Later steps in the process he mentioned include selecting construction managers, design, site development and determination and guaranteed maximum price and permitting.

That to-do list will be followed by construction, he said, which will take “the longest chunk of time.”

While the district is still early in the process, Penca estimated that Marshall’s replacement would be completed in time for the start of the 2025 school year — with Kinsey’s new building finishing in 2026, if all goes to plan.

The district is also developing a timeline for sales on the recently passed bond. Property assessment estimates are now higher than when the voter information pamphlet was published in June — which Penca said is “good news” for the district, potentially allowing it to speed up the process or change the amounts while still honoring the tax impact advertised to voters.

“We’re trying to make sure we have the funds needed, maintain our commitment to district voters, and also deliver these projects and also stay ahead of escalating costs,” he said. “We can predict each year we delay building the school it’s probably going to cost us about a million more to build it because of the increases in labor costs or material costs.”

He added: “We’re watching what interest rates are doing. There’s all these variables but we’re really grateful and excited that were even at this opportunity with this authorization of the voters. Tonight is just that first step.”

Member Anne Dunno said she would like to include a public engagement process in the development of the plans for both schools, citing questions she was getting about potential relocation at both locations from community members.

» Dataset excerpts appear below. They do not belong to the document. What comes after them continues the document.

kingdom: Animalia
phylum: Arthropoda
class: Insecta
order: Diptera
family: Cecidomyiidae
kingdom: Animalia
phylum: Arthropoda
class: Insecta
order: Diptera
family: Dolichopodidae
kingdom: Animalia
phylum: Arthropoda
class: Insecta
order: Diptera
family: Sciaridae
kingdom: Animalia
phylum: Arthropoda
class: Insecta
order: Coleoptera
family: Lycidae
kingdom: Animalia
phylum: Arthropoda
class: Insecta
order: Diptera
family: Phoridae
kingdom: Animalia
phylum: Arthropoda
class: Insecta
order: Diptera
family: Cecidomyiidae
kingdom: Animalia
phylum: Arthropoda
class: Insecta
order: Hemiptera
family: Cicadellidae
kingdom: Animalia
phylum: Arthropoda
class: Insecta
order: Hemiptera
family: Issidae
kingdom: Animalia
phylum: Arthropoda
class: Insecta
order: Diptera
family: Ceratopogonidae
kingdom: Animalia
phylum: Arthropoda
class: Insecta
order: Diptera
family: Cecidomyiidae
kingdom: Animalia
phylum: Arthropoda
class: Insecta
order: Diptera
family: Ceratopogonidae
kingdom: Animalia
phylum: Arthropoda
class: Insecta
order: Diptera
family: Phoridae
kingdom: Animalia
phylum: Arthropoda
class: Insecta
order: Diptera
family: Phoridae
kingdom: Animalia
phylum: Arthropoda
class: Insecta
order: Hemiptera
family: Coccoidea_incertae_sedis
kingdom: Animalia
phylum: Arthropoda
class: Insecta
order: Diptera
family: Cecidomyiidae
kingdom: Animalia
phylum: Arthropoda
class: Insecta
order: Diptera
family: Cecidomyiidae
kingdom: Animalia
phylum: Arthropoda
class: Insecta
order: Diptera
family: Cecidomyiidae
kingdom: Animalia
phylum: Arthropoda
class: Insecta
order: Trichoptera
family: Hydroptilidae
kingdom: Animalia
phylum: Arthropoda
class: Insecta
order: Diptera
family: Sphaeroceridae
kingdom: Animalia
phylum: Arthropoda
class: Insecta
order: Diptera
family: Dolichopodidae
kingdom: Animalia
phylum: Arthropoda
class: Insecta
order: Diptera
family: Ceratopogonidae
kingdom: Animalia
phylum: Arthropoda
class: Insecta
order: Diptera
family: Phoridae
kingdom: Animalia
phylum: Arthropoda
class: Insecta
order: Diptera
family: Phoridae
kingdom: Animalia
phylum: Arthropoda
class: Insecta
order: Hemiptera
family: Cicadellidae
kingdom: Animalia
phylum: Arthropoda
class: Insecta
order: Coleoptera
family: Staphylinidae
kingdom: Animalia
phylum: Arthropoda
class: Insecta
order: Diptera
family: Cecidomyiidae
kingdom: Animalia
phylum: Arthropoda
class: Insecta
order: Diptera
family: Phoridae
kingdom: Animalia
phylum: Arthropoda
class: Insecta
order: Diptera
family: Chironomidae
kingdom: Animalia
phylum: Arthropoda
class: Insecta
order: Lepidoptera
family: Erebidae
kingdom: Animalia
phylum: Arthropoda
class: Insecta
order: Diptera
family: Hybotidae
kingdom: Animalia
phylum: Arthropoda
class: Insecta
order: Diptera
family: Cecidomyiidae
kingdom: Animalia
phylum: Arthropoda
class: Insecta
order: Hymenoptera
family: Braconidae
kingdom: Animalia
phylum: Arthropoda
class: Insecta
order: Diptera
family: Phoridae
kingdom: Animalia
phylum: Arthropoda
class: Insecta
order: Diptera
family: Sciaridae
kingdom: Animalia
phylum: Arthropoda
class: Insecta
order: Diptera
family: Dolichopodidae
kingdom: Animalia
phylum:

“I think it’s really important that between the district and the technical support of this architecture and engineering firm to have a really good public outreach into the community, with the school community and the neighbors to these schools to have input into where these schools end up ,” she said. “We get great support from our community, and I think that we really want this to be a very open and transparent decision-making process by the district.”

She continued: “Where these schools end up and invest in these schools, it changes and it really builds neighborhoods and reinforces neighborhoods. [It’s] an important decision about where each of these schools, whether they’re going to be moved or whether they stay. So honoring that feedback is so important.”

Penca said community input had always been intended as part of the process. FUSD had taken similar steps when developing Killip’s designs, he said as an example.

“I know that was something we all valued and are proud of the way that school turned out, because of that stakeholder engagement upfront,” he said. “So for us, that was sort of an assumed given.”

Public engagement was added in the edits to the RFQ that was approved at Friday’s meeting.

Accommodating this sort of the process is part of the reason for staggering the openings, he said.

The district would also need to take additional steps should it decide on relocation. For example, it would need to acquire land to move Kinsey and make decisions about the existing sites might need voter input.

“There’s all kinds of steps there and that’s why that timeline got staggered, but also trying to maximize to deliver on one of the big projects within those first couple years,” he said.

A recording of both meetings is available at vimeo.com/fusd1. Discussion of the project begins around three hours into the Tuesday meeting.